### Directions
Pictures do not belong in the copy; transcribe everything else in the records exactly.

### Entries supplied
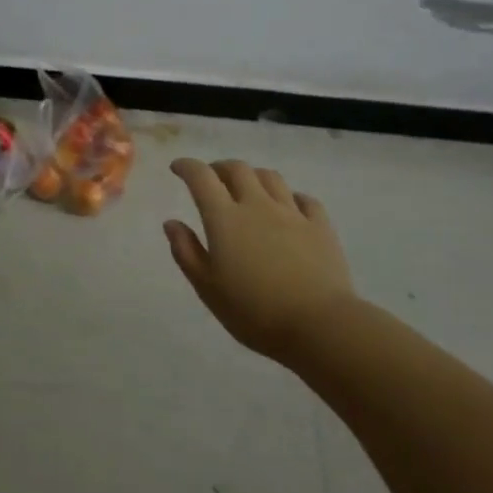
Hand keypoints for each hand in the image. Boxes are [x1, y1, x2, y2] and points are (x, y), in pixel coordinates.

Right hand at [165, 159, 356, 364]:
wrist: (319, 325)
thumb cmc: (254, 311)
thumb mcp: (207, 288)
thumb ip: (186, 251)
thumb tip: (171, 222)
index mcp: (225, 218)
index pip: (201, 177)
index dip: (187, 167)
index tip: (177, 168)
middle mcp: (257, 205)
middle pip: (237, 169)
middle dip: (220, 168)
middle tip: (212, 178)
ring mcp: (292, 213)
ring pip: (270, 177)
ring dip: (253, 176)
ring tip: (247, 188)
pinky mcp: (320, 226)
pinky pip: (304, 199)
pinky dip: (289, 197)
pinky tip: (288, 208)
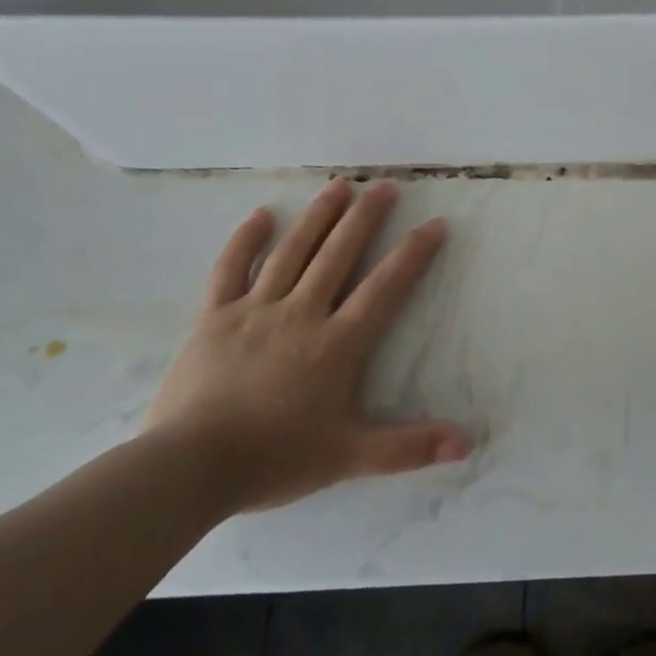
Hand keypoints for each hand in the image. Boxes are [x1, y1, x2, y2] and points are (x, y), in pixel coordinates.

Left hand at [144, 179, 471, 513]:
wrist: (187, 470)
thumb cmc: (275, 459)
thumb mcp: (349, 457)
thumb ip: (409, 448)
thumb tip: (467, 445)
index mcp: (337, 343)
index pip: (385, 287)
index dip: (413, 253)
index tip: (435, 224)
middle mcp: (301, 313)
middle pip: (339, 254)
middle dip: (366, 217)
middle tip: (385, 185)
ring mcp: (255, 311)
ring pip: (292, 252)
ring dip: (318, 216)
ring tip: (339, 185)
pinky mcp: (214, 317)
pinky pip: (230, 269)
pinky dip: (245, 241)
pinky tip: (261, 215)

### Exercise result
Hand keypoints for each hand in the image. Boxes are [x1, y1, x2, y2] and points are (x, y), in pixel coordinates.

Right hand at [165, 159, 356, 364]:
wrist: (319, 325)
thumb cmc: (254, 311)
thumb mcp: (207, 288)
thumb ip: (186, 251)
thumb tip: (171, 222)
index mcp: (225, 218)
index pip: (201, 177)
index dip: (187, 167)
index tip: (177, 168)
middle mcp: (257, 205)
middle pip: (237, 169)
middle dip: (220, 168)
middle tip: (212, 178)
ring mcp: (292, 213)
ring pip: (270, 177)
ring dip: (253, 176)
ring tip: (247, 188)
pinky mcp: (320, 226)
pinky pip: (304, 199)
pinky dip: (289, 197)
pinky tip: (288, 208)
Hand keypoints for each hand in the image. Boxes are [x1, y1, x2, y2] and points are (x, y), in pixel coordinates.

Left hand at [144, 179, 471, 513]:
wrist: (187, 470)
thumb cmc: (275, 459)
thumb mcp: (349, 457)
thumb ip: (409, 448)
thumb tip: (467, 445)
index mcp: (337, 343)
index pip: (385, 287)
index dip: (413, 253)
index tip: (435, 224)
middle mcp: (301, 313)
middle pip: (339, 254)
middle dip: (366, 217)
middle tip: (385, 185)
ring mcp: (255, 311)
ring pip: (292, 252)
ring dip: (318, 216)
ring tip: (339, 185)
pinky mcp: (214, 317)
pinky pip: (230, 269)
pinky dip: (245, 241)
pinky tip: (261, 215)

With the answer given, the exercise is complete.